The study, called the VIII (Vaccine-Induced Inflammation Investigation) Study, will focus on early, individualized human responses to vaccines as pharma companies release vaccines at a faster pace. Physiology and immune system activation will be monitored remotely at all times using medical-grade biosensors. An artificial intelligence (AI)-based digital platform and immunologic biomarkers allow for individualized baselines to be established by detecting subtle changes within hours after vaccination. These changes have the potential to be linked to long-lasting immune responses to vaccinations.

This precise approach will be able to identify how an individual’s own immune system responds to a vaccine, which offers a new way to measure vaccine efficacy and safety. The VIII study will also potentially be able to evaluate the capacity of a vaccine to product common, expected adverse reactions, as well as the ability of cells/tissues to provoke an immune response.

“Our goal is to provide tools that help accelerate the therapeutic development of personalized vaccine regimens by looking at the full immune response.
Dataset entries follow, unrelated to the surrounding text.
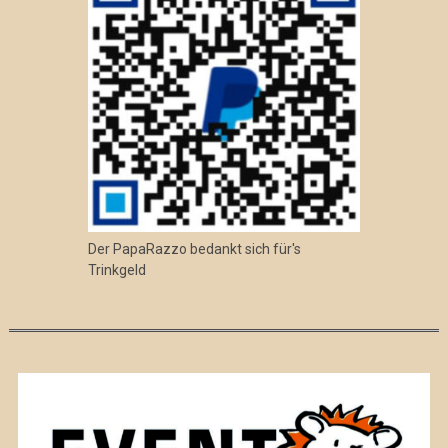
Der PapaRazzo bedankt sich für's
Trinkgeld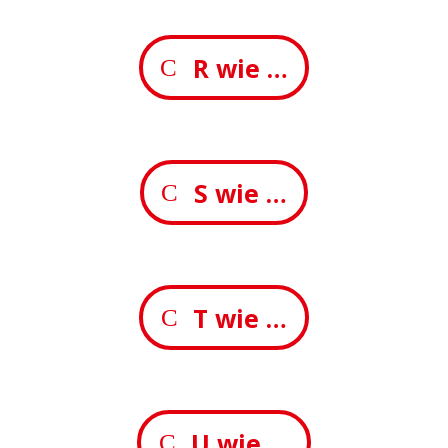
R wie …
S wie …
T wie …
U wie …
This is important because we know there are unique differences in how people react to all vaccines,” said Steven Steinhubl, MD, physIQ chief medical officer and principal investigator for the study, in a press release. “By using highly reliable, 510(k)-cleared wearable biosensors instead of consumer devices, we’re able to continuously track multiple medical-grade physiological and behavioral metrics collected during activities of daily living. This near real-time capture of patient data potentially allows us to rapidly correlate physiological changes to immune responses and minimize possible adverse reactions early.”